- _The problem_:
Below is a set of records; restate each one word for word.

*** Information ***

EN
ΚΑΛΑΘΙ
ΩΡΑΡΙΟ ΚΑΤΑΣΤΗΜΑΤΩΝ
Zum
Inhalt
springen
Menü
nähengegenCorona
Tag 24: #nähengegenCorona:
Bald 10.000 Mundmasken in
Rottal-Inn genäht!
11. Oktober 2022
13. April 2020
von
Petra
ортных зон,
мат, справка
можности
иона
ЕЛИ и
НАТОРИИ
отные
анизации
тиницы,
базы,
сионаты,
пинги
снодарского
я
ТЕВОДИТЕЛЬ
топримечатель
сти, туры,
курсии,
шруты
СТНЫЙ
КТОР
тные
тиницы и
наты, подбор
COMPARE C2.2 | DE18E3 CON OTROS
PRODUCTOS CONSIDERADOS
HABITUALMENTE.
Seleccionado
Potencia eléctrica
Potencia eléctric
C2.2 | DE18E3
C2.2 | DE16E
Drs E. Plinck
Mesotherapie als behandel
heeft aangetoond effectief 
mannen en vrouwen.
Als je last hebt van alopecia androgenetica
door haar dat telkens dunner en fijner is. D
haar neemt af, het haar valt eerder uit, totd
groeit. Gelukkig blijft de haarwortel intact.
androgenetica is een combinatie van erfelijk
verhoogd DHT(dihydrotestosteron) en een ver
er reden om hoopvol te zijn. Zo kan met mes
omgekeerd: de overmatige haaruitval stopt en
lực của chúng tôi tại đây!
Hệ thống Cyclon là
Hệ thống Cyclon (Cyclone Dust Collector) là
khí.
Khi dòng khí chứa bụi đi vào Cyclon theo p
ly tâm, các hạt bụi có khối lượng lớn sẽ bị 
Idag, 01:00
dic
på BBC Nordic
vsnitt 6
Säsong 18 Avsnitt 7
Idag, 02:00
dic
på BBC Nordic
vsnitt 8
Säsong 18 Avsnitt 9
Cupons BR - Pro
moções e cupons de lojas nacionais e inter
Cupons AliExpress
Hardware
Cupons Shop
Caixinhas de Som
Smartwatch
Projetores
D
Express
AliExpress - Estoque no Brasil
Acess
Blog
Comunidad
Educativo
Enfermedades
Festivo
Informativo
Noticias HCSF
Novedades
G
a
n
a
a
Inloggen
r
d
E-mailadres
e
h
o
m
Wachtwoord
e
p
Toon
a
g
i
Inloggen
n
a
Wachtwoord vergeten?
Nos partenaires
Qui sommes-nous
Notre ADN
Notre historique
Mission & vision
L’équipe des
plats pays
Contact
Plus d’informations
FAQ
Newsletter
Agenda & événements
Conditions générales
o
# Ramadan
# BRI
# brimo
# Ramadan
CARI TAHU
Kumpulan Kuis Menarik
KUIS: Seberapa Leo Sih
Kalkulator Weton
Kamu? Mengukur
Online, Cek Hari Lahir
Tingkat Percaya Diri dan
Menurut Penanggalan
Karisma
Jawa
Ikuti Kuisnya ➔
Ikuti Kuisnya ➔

***

- _Solution to this task_:
EN
ΚΑΛΑΘΙ
ΩΡΑΡΙΟ ΚΑΤΑΣΤΗΜΑΤΩΝ
Zum
Inhalt
springen
Menü
nähengegenCorona
Tag 24: #nähengegenCorona:
Bald 10.000 Mundmasken in
Rottal-Inn genäht!
11. Oktober 2022
13. April 2020
von
Petra
ортных зон,
мат, справка
можности
иона
ЕЛИ и
НАТОРИИ
отные
анизации
тиницы,
базы,
сионаты,
пинги
снодарского
я
ТЕВОДИТЕЛЬ
топримечатель
сти, туры,
курсии,
шруты
СТНЫЙ
КТОР
тные
тиницы и
наты, подбор
COMPARE C2.2 | DE18E3 CON OTROS
PRODUCTOS CONSIDERADOS
HABITUALMENTE.
Seleccionado
Potencia eléctrica
Potencia eléctric
C2.2 | DE18E3
C2.2 | DE16E
Drs E. Plinck
Mesotherapie als behandel
heeft aangetoond effectief 
mannen en vrouwen.
Als je last hebt van alopecia androgenetica
door haar dat telkens dunner en fijner is. D
haar neemt af, het haar valt eerder uit, totd
groeit. Gelukkig blijft de haarwortel intact.
androgenetica is een combinatie van erfelijk
verhoogd DHT(dihydrotestosteron) en een ver
er reden om hoopvol te zijn. Zo kan met mes
omgekeerd: de overmatige haaruitval stopt en
lực của chúng tôi tại đây!
Hệ thống Cyclon là
Hệ thống Cyclon (Cyclone Dust Collector) là
khí.
Khi dòng khí chứa bụi đi vào Cyclon theo p
ly tâm, các hạt bụi có khối lượng lớn sẽ bị 
Idag, 01:00
dic
på BBC Nordic
vsnitt 6
Säsong 18 Avsnitt 7
Idag, 02:00
dic
på BBC Nordic
vsnitt 8
Säsong 18 Avsnitt 9
Cupons BR - Pro
moções e cupons de lojas nacionais e inter
Cupons AliExpress
Hardware
Cupons Shop
Caixinhas de Som
Smartwatch
Projetores
D
Express
AliExpress - Estoque no Brasil
Acess
Blog
Comunidad
Educativo
Enfermedades
Festivo
Informativo
Noticias HCSF
Novedades
G
a
n
a
a
Inloggen
r
d
E-mailadres
e
h
o
m
Wachtwoord
e
p
Toon
a
g
i
Inloggen
n
a
Wachtwoord vergeten?
Nos partenaires
Qui sommes-nous
Notre ADN
Notre historique
Mission & vision
L’équipe des
plats pays
Contact
Plus d’informations
FAQ
Newsletter
Agenda & événements
Conditions générales
o
# Ramadan
# BRI
# brimo
# Ramadan
CARI TAHU
Kumpulan Kuis Menarik
KUIS: Seberapa Leo Sih
Kalkulator Weton
Kamu? Mengukur
Online, Cek Hari Lahir
Tingkat Percaya Diri dan
Menurut Penanggalan
Karisma
Jawa
Ikuti Kuisnya ➔
Ikuti Kuisnya ➔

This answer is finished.